Based in Nederhouser Community Hall at Olander Park, this year's camp has 40 participants from northwest Ohio and southeast Michigan spending the week doing typical day camp activities, but also learning how to count carbohydrates to control blood sugar levels and otherwise manage diabetes.
"We just run around and have fun," said Blake Cabrera, a 7-year-old from Detroit who was dancing on a picnic table Tuesday . "It is a pretty fun camp."
Added Blake, who was found to have diabetes when he was 1 1/2 years old: "We learn how to eat and all kinds of stuff about diabetes."
Tuesday, campers heard an inspirational speech from Andy Holder, an athletic 43-year-old Philadelphia father of two.
After he learned seven years ago that he has Type 1 diabetes, Mr. Holder decided to compete in triathalons despite not knowing how to swim -- and having to check his blood sugar 70 to 80 times during an Ironman event that includes swimming 2.4 miles, biking 112 miles, and running a full marathon.
"Diabetes should not only not limit your life, but it should be a spark to do extraordinary things," Mr. Holder, national spokesman for Good Neighbor Pharmacy, told campers.
"There's nothing you can't accomplish."
Andy Holder, a triathlete who was diagnosed with Type 1 diabetes at age 36, talks to teh campers at Olander Park in Sylvania.
Athletes such as Mr. Holder and camp volunteers such as Ken Lowery, a Sandusky nurse who learned he has Type 1 diabetes when he was 11, are good role models for campers, said Mary Harrell, program director for Diabetes Youth Services.
The organization also runs Camp Big Shots in June for 10 to 15-year-olds with diabetes at Camp Libbey in Defiance.
Showing children other peers have diabetes and being positive about managing the disease are among the goals of Camp Little Shots, Ms. Harrell said.
"This isn't going to go away," she said. "It's something they have to live with for the rest of their lives."
Mr. Lowery said advances in technology, such as pager-sized insulin pumps that fit in a pocket, have made managing diabetes easier.
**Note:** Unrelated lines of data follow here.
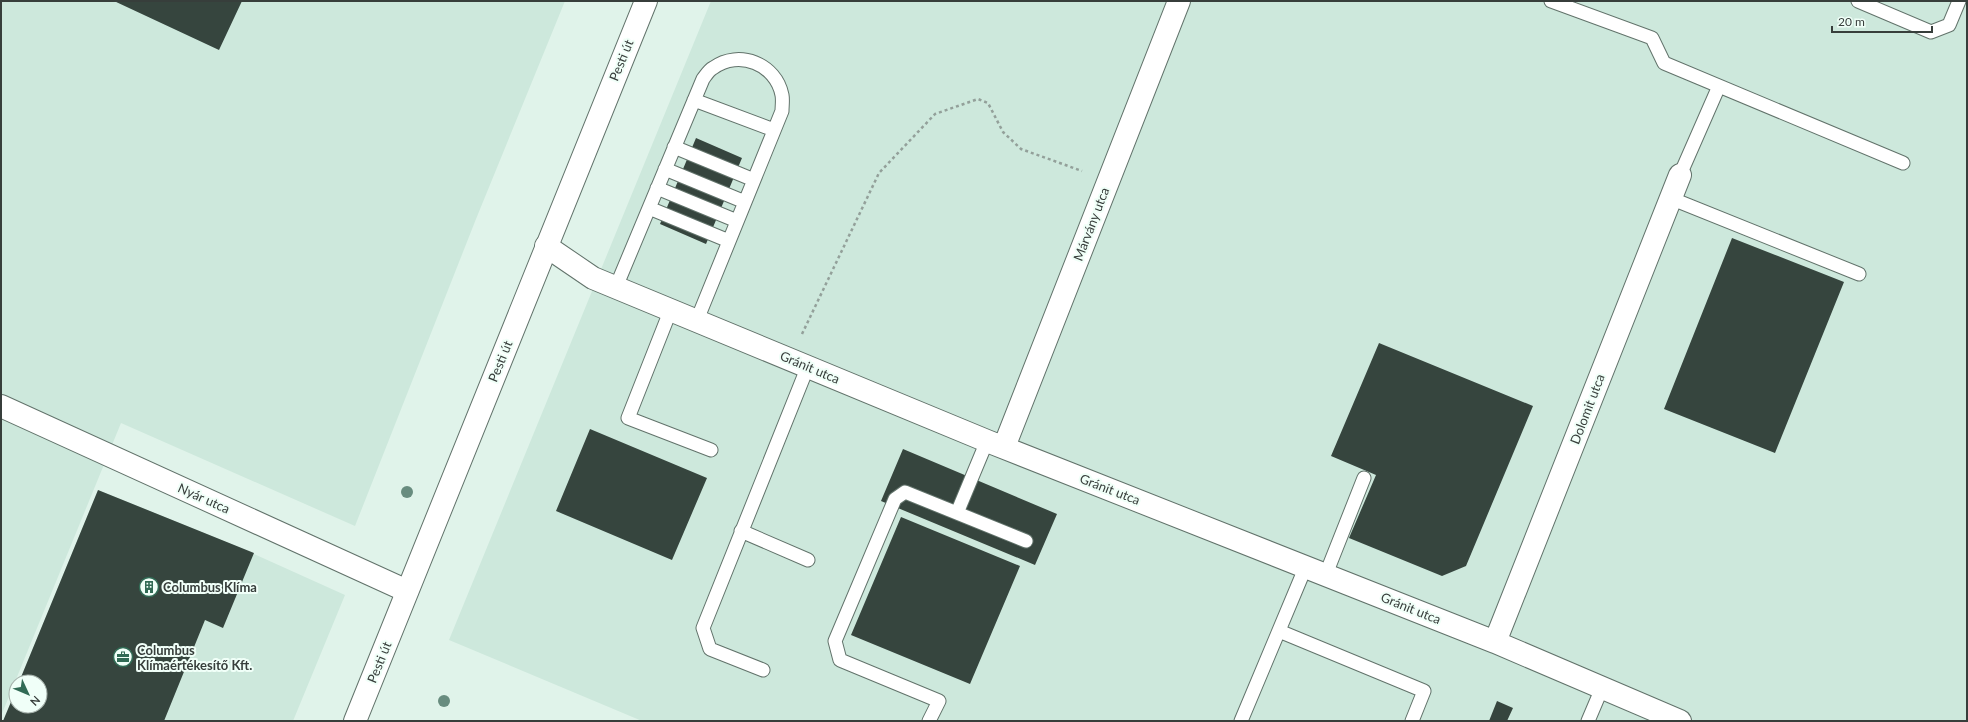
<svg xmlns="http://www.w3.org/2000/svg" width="1968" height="722" font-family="Lato,sans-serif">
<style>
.built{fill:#cde8dc}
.building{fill:#36453e}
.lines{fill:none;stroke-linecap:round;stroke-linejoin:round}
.service-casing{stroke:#62736b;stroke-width:15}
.minor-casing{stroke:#62736b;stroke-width:24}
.secondary-casing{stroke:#62736b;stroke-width:24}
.path{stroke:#93a09a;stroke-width:2.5;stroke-dasharray:3 3;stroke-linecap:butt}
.service{stroke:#fff;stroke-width:13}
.minor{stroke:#fff;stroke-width:22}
.secondary{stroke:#fff;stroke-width:22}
.tree{fill:#688c7f}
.labels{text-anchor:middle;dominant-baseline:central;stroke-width:4;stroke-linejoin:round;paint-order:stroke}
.street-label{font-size:13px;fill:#373e3b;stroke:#f0fff8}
.poi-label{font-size:13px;font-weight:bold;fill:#373e3b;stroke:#f0fff8;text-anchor:start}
</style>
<rect width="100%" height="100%" fill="#e0f3ea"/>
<path class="built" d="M 1,1 L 565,1 L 476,219 L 355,526 L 121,423 L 1,716 Z
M 711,1 L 1967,1 L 1967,721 L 642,721 L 449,640 Z
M 98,490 L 236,546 L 345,595 L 293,721 L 3,721 L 16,690 L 16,706 L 40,706 L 40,682 L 19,682 Z"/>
<path class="building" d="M 114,1 L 242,1 L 219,50 Z
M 696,138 L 742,158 L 706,244 L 660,224 Z
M 1732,238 L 1844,282 L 1775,453 L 1664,409 Z
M 1379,343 L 1533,406 L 1466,566 L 1442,576 L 1349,538 L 1376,475 L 1331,456 Z
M 590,429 L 707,478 L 672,560 L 556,511 Z
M 903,449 L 1057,514 L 1035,565 L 881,501 Z
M 98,490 L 254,553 L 223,628 L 205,620 L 164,721 L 3,721 L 16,690 L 16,706 L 40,706 L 40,682 L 19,682 Z
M 901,517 L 1020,566 L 970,684 L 851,635 Z
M 1497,701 L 1513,708 L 1507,721 L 1489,721 Z"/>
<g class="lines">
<defs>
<path id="service" d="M 1551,1 L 1652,38 L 1664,63 L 1903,163
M 1858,1 L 1931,32 L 1949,25 L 1959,1
M 694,100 L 774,130
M 674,147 L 754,180
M 665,169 L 745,202
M 1680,175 L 1719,86
M 657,188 L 737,221
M 1670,198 L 1859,274
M 649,208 L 729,241
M 616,287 L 703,79 C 706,75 709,70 713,68 C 739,49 776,64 782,95 C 783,100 782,106 782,111 L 697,320
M 671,309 L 628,418 L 711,450
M 957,513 L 987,441
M 741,531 L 808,560
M 1326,574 L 1364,478
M 1279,631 L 1424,691 L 1412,721
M 763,670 L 710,649 L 703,628 L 808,366
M 929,721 L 939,701 L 840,660 L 835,641 L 895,499 L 905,492 L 1026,541
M 1241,721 L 1306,566
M 1588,721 L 1602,688"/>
<path id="minor" d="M 546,246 L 593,278 L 987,441 L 1495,642 L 1680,721
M 1,406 L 407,591
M 1004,447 L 1179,1
M 1495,642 L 1680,175"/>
<path id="secondary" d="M 355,721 L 646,1"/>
</defs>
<use href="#service" class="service-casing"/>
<use href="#minor" class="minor-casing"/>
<use href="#secondary" class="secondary-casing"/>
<path class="path" d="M 802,334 L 879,173 L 935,114 L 978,99 L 988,103 L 1003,132 L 1021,149 L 1082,171"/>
<use href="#service" class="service"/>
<use href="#minor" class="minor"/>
<use href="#secondary" class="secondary"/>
</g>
<g class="tree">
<circle cx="407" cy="492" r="6"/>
<circle cx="444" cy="701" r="6"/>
</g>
<defs>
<symbol id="building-ring" viewBox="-11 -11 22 22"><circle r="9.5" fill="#f0fff8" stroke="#316b55" stroke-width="1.5"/><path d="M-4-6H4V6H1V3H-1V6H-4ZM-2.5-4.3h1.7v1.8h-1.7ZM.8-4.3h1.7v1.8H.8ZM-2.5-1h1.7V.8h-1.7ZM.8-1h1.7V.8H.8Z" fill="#316b55"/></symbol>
<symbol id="office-ring" viewBox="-11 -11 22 22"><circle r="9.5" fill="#f0fff8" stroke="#316b55" stroke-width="1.5"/><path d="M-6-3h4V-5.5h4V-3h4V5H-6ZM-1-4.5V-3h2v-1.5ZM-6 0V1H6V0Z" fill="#316b55"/></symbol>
</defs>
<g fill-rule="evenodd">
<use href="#building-ring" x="138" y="576" width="22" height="22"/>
<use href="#office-ring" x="112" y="646" width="22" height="22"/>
</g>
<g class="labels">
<g class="street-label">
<text transform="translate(621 60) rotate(-68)">Pesti út</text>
<text transform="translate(1091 224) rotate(-69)">Márvány utca</text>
<text transform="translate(500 361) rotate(-68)">Pesti út</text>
<text transform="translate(810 367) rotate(23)">Gránit utca</text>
<text transform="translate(1587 409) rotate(-69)">Dolomit utca</text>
<text transform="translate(1110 489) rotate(21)">Gránit utca</text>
<text transform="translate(204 498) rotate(24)">Nyár utca</text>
<text transform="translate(1411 608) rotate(22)">Gránit utca</text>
<text transform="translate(379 662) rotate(-68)">Pesti út</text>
</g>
<g class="poi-label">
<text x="163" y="587">Columbus Klíma</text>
<text x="137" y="650">Columbus<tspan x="137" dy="15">Klímaértékesítő Kft.</tspan></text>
</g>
</g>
<rect width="1968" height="722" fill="none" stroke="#373e3b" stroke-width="4"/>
<g transform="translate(28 694) rotate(134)"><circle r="19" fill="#f0fff8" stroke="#a6b2ac"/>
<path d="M0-3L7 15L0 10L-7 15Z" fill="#316b55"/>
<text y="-6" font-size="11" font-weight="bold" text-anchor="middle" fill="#373e3b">N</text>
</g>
<path d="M1832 26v6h100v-6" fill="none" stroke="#373e3b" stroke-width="2"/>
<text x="1838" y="26" font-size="12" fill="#373e3b" stroke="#f0fff8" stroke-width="3" paint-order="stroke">20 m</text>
</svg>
More insurance companies cover insulin pumps, which became more common the last five years, he said.
Camp Little Shots has about 45 volunteers, many of whom have Type 1 diabetes. Among them is 19-year-old Liz Gildea of Sylvania, who grew up going to Diabetes Youth Services camps, played volleyball for eight years, graduated from Northview High School, and will be a sophomore at Lawrence Technological University in Southfield, Mich.
Miss Gildea said she viewed her camp counselors as role models, and now it's her turn to show youngsters they can live with diabetes.
"It's a part of you -- it's a part of your life," she said. "It never stopped me once."